* _TASK LIST_
a. In the essay on eval sets, how many examples does the author say should be written down in week one?
b. Copy the essay on eval sets word for word from "The eval set was" to "of week five.".
c. Go on with the essay on eval sets from the point where it stops.

* _EXTRACT_
- - - - - - -
Eval sets are contracts, not afterthoughts
It's week four of a six-week pilot. The model has been trained, the integration is half-built, and someone asks the question that should have been asked in week one: how do we know it's good?
The team scrambles. They write fifteen test cases. The model passes most of them. Everyone declares victory. The model ships. Six months later it has a measured accuracy of 94 percent on those fifteen cases and a measured accuracy of nobody-quite-knows on the remaining 95 percent of inputs the system actually sees.
The eval set was written last. It was written by the people who built the model. It was written under time pressure with the model's strengths in mind, not the user's needs. And it became the criterion against which the system was judged for the next three years. This is the most common quiet failure of ML projects, and it's almost entirely structural.
Why this happens
An eval set is a contract. It's the document that says: here is what 'good' means, written down, with concrete examples. The model is judged against the contract. The contract should be hard to satisfy and easy to read. It should be written by someone who understands the use case from the user's side, not from the model's side. And it should exist before any modelling starts, because otherwise the model will quietly grow up to fit whatever ad-hoc tests survive the rush of week five.
How to do it right
The right way is dull and slow. In week one, sit with the people who will judge whether the system is working (the ops team, the analysts, the SMEs, the customers) and write down 50 to 200 examples of inputs paired with the answers that should be returned. Each example has a rationale: why this answer, not another. The examples cover the boring 80 percent (so the system has somewhere to land) and the awkward 20 percent (so the system fails honestly). When two SMEs disagree about the right answer, that's not a problem with the eval set; it's a problem with the spec, and it's far cheaper to surface in week one than in week thirty.
- - - - - - -
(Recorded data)
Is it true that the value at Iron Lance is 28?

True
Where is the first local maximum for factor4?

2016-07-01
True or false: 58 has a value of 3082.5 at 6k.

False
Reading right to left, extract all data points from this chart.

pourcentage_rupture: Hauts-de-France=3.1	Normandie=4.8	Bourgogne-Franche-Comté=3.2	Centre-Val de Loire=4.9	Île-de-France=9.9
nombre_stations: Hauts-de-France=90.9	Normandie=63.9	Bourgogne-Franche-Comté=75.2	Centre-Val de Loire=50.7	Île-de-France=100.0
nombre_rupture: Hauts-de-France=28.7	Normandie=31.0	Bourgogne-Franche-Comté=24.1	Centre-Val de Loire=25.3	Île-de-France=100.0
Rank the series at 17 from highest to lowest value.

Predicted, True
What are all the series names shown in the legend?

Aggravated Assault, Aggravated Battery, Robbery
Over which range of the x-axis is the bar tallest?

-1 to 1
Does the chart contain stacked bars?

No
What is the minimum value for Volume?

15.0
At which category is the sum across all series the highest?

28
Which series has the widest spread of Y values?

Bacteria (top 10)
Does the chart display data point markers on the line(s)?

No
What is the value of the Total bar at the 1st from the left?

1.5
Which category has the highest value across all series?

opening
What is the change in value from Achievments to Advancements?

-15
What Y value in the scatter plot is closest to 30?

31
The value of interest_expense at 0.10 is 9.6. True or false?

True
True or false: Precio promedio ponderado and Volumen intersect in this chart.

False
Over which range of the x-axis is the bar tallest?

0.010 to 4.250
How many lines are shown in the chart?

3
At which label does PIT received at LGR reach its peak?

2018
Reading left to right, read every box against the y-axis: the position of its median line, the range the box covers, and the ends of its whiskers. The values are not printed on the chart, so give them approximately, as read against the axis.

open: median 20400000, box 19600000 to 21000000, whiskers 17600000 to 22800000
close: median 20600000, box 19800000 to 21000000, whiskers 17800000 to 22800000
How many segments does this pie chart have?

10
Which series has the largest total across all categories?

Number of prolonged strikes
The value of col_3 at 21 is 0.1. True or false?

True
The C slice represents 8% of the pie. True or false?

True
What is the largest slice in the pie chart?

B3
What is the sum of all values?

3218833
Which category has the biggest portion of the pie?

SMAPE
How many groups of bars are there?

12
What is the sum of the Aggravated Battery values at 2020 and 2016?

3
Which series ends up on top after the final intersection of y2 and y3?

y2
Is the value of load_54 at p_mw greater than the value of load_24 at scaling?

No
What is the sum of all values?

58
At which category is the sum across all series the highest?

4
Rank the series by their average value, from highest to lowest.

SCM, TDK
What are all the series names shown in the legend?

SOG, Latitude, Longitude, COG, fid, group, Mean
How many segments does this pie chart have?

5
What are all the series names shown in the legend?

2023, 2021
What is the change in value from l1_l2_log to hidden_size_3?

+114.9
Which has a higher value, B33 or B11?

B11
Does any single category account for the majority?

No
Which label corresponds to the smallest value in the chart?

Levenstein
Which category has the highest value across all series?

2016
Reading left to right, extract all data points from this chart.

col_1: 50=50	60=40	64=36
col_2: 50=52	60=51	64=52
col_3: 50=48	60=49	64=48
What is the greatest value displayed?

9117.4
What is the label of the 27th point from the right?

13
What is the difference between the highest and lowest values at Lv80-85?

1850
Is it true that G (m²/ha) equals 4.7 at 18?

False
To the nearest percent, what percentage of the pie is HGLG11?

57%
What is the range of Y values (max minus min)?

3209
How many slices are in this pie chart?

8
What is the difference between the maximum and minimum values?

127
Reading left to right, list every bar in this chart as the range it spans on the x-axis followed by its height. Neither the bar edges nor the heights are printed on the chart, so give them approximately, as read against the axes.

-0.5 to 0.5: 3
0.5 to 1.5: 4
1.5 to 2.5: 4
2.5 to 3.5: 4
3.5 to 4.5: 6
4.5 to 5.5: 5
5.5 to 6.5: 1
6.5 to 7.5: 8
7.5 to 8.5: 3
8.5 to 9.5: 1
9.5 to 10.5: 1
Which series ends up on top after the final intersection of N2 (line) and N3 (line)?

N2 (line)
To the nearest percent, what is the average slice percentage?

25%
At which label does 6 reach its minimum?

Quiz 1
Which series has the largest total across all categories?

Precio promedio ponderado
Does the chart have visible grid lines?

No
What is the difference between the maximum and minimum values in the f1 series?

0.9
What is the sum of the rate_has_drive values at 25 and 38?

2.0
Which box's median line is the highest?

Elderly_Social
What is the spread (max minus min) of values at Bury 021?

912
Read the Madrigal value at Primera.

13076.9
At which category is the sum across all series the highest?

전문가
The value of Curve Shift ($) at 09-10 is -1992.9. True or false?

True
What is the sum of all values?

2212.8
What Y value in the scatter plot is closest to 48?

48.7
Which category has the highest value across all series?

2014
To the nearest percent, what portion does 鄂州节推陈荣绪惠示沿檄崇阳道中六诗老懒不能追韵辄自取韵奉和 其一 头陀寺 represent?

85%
- - - - - - -
* _ANSWER SECTION_
a. Between 50 and 200 examples of inputs paired with the answers that should be returned.

b.
The eval set was written last. It was written by the people who built the model. It was written under time pressure with the model's strengths in mind, not the user's needs. And it became the criterion against which the system was judged for the next three years. This is the most common quiet failure of ML projects, and it's almost entirely structural.
Why this happens
An eval set is a contract. It's the document that says: here is what 'good' means, written down, with concrete examples. The model is judged against the contract. The contract should be hard to satisfy and easy to read. It should be written by someone who understands the use case from the user's side, not from the model's side. And it should exist before any modelling starts, because otherwise the model will quietly grow up to fit whatever ad-hoc tests survive the rush of week five.

c.
Once the eval set exists, three things follow. First, it gets versioned. Every change to the eval set is a deliberate decision recorded in source control with a commit message explaining what changed and why. The eval set you started with is the eval set you can compare to in six months, assuming you didn't quietly water it down to make the chart go up.
Second, it gets run on every change. This is the part teams skip: the eval set lives next to the code, runs in CI, blocks merges that regress on it. Skipping this turns the eval set into a quarterly exercise, which means the metric you cite on slide 11 of the QBR is a snapshot of three months ago.
Third, it gets defended. When someone asks 'is the model working?', the answer is the eval set's score, broken down by category, across the most recent run. Not opinion, not anecdote, not a screenshot of a single great example. The eval set is the answer.
A few specifics that keep the discipline honest. Make sure the eval set has examples the model has never seen during training; easy to forget when the same SME annotates both. Include adversarial cases on purpose: the malformed input, the edge of the supported domain, the genuinely ambiguous example where the right answer is 'I don't know'. Track refusal as a measured outcome, not a failure. And keep one or two examples in reserve, never shown to anyone, that you only use to gut-check the eval set itself.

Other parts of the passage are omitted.